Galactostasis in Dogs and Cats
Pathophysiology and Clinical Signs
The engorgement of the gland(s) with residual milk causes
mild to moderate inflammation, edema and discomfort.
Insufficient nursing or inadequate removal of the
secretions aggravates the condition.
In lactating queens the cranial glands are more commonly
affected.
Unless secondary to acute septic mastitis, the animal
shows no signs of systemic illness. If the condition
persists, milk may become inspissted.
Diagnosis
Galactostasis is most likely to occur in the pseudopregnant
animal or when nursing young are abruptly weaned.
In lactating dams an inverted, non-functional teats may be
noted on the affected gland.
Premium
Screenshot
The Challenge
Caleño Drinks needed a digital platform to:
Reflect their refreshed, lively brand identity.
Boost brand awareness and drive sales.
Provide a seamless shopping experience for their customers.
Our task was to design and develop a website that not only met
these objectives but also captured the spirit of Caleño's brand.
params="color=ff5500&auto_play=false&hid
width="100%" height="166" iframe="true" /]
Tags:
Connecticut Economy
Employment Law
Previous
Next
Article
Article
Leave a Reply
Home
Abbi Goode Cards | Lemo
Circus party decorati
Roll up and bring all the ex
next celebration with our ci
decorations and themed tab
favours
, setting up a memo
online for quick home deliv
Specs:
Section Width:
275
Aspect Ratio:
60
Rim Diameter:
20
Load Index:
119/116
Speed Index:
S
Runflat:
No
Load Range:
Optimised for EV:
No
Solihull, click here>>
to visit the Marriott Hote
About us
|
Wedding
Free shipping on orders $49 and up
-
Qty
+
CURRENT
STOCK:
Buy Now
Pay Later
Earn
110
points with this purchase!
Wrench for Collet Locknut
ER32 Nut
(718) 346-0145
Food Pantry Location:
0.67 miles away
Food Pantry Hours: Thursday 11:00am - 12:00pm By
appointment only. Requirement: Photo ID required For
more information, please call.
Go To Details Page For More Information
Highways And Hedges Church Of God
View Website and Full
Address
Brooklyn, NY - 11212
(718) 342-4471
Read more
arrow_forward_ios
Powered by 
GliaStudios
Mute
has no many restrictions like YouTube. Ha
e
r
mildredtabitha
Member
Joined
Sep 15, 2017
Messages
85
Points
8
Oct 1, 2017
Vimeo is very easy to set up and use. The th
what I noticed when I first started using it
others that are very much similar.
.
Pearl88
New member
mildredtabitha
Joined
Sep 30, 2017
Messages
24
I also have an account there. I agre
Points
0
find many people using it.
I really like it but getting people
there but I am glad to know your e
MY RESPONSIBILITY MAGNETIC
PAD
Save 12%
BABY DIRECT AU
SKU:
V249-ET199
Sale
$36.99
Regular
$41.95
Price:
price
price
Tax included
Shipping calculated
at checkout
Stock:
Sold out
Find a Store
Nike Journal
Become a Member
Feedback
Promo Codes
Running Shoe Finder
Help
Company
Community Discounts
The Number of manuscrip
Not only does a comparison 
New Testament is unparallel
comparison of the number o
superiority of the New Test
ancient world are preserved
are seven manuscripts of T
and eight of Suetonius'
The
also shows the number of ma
==================================================
> _Task to complete_
Write out every record again, exactly as it was written.

> _Answer section_
Galactostasis in Dogs and Cats
Pathophysiology and Clinical Signs
The engorgement of the gland(s) with residual milk causes
mild to moderate inflammation, edema and discomfort.
Insufficient nursing or inadequate removal of the
secretions aggravates the condition.
In lactating queens the cranial glands are more commonly
affected.
Unless secondary to acute septic mastitis, the animal
shows no signs of systemic illness. If the condition
persists, milk may become inspissted.
Diagnosis
Galactostasis is most likely to occur in the pseudopregnant
animal or when nursing young are abruptly weaned.
In lactating dams an inverted, non-functional teats may be
noted on the affected gland.
Premium
Screenshot
The Challenge
Caleño Drinks needed a digital platform to:
Reflect their refreshed, lively brand identity.
Boost brand awareness and drive sales.
Provide a seamless shopping experience for their customers.
Our task was to design and develop a website that not only met
these objectives but also captured the spirit of Caleño's brand.
params="color=ff5500&auto_play=false&hid
width="100%" height="166" iframe="true" /]
Tags:
Connecticut Economy
Employment Law
Previous
Next
Article
Article
Leave a Reply
Home
Abbi Goode Cards | Lemo
Circus party decorati
Roll up and bring all the ex
next celebration with our ci
decorations and themed tab
favours
, setting up a memo
online for quick home deliv
Specs:
Section Width:
275
Aspect Ratio:
60
Rim Diameter:
20
Load Index:
119/116
Speed Index:
S
Runflat:
No
Load Range:
Optimised for EV:
No
Solihull, click here>>
to visit the Marriott Hote
About us
|
Wedding
Free shipping on orders $49 and up
-
Qty
+
CURRENT
STOCK:
Buy Now
Pay Later
Earn
110
points with this purchase!
Wrench for Collet Locknut
ER32 Nut
(718) 346-0145
Food Pantry Location:
0.67 miles away
Food Pantry Hours: Thursday 11:00am - 12:00pm By
appointment only. Requirement: Photo ID required For
more information, please call.
Go To Details Page For More Information
Highways And Hedges Church Of God
View Website and Full
Address
Brooklyn, NY - 11212
(718) 342-4471
Read more
arrow_forward_ios
Powered by 
GliaStudios
Mute
has no many restrictions like YouTube. Ha
e
r
mildredtabitha
Member
Joined
Sep 15, 2017
Messages
85
Points
8
Oct 1, 2017
Vimeo is very easy to set up and use. The th
what I noticed when I first started using it
others that are very much similar.
.
Pearl88
New member
mildredtabitha
Joined
Sep 30, 2017
Messages
24
I also have an account there. I agre
Points
0
find many people using it.
I really like it but getting people
there but I am glad to know your e
MY RESPONSIBILITY MAGNETIC
PAD
Save 12%
BABY DIRECT AU
SKU:
V249-ET199
Sale
$36.99
Regular
$41.95
Price:
price
price
Tax included
Shipping calculated
at checkout
Stock:
Sold out
Find a Store
Nike Journal
Become a Member
Feedback
Promo Codes
Running Shoe Finder
Help
Company
Community Discounts
The Number of manuscrip
Not only does a comparison 
New Testament is unparallel
comparison of the number o
superiority of the New Test
ancient world are preserved
are seven manuscripts of T
and eight of Suetonius'
The
also shows the number of ma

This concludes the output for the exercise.